4.6.1 Bridging versus Nonbridging External Fixation
External fixation can be used as a temporizing treatment or as definitive fixation. When placing an external fixator, the construct can span the wrist joint, achieving distal fixation in the metacarpals or it can be a nonbridging external fixator, allowing wrist ROM. McQueen et al randomized 60 patients to nonbridging and bridging external fixation and found that patients with nonbridging external fixators had significantly greater grip strength and flexion as well as better maintenance of volar tilt and carpal alignment at 6 weeks, 3 months, 6 months, and 1 year. 14 However, in another RCT of 60 patients, Krisnan found that there was no difference between bridging external fixation and nonbridging external fixator for intra-articular DRFs when comparing postoperative ROM, grip strength, and complications. 15 Although these two studies investigate the same question, they support different conclusions.
4.6.2 Closed Reduction Percutaneous Pinning versus Open Reduction Internal Fixation
CRPP for DRFs has been performed for almost a century with excellent results. ORIF using plate fixation has been gaining in popularity, particularly since the advent of volar plating.

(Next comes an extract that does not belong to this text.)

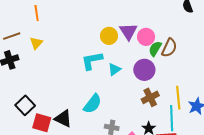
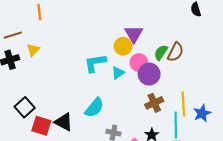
yellow circle: (109, 36) -> (123, 46), moved
pink circle: (146, 37) -> (139, 63), moved
yellow triangle: (36, 43) -> (33, 50), moved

An RCT of 180 patients found no difference in ROM, grip strength, pinch strength, or restoration of radiographic parameters at 2 years postoperatively in patients who underwent ORIF with a dorsal approach versus CRPP. 16 Volar locking plates (VLP) were introduced in 2001 and have had a large impact on the management of displaced DRF. In some parts of the world, this is now the most common approach in the surgical treatment of these injuries. 1 Rozental performed a two-institution RCT comparing ORIF with VLP to CRPP with a specific emphasis on early functional outcomes. They found that patients treated with VLP had significantly improved outcome by disabilities of the arm, shoulder, and hand (DASH) score at 6, 9, and 12 weeks postoperatively as well as significantly improved wrist ROM at 6 and 9 weeks. There was no difference in ROM or functional outcome at 1 year postoperatively. Patients treated with VLP reported better satisfaction with their treatment than patients managed by CRPP. 17 Since then, several RCTs have been performed with similar findings. A large RCT involving 461 patients across 18 trauma centers in the United Kingdom reported no difference in the patient-rated wrist evaluation in the VLP and CRPP groups at 3, 6, or 12 months. Additionally, they did not find a clinically relevant difference in the quality of life at these time points. 18
Two recent meta-analyses of 7 RCTs including 875 fractures examined the outcomes in patients treated with VLPs versus CRPP. Chaudhry et al concluded that patients treated with VLPs had slightly better function than those treated with CRPP at 3 and 12 months postoperatively. However, at both of these time points, there was less than 10-point difference on DASH, a predetermined value demonstrated to be a clinically significant difference. At 3 months, those treated with VLP had improved flexion and supination, but at 1 year, there was no difference. The authors reported that superficial wound infection requiring oral antibiotics was more common in CRPP group. 19 In analyzing the same seven RCTs, Zong et al concluded that patients with VLPs had significantly improved grip strength, wrist flexion, and supination at 6 months compared to CRPP. They also noted that ORIF with VLP had statistically significantly lower DASH and less postoperative complications including postoperative infections when compared to CRPP. 20
In conclusion, both VLP and CRPP are viable options in the treatment of displaced DRF although VLP may allow an earlier improvement in function.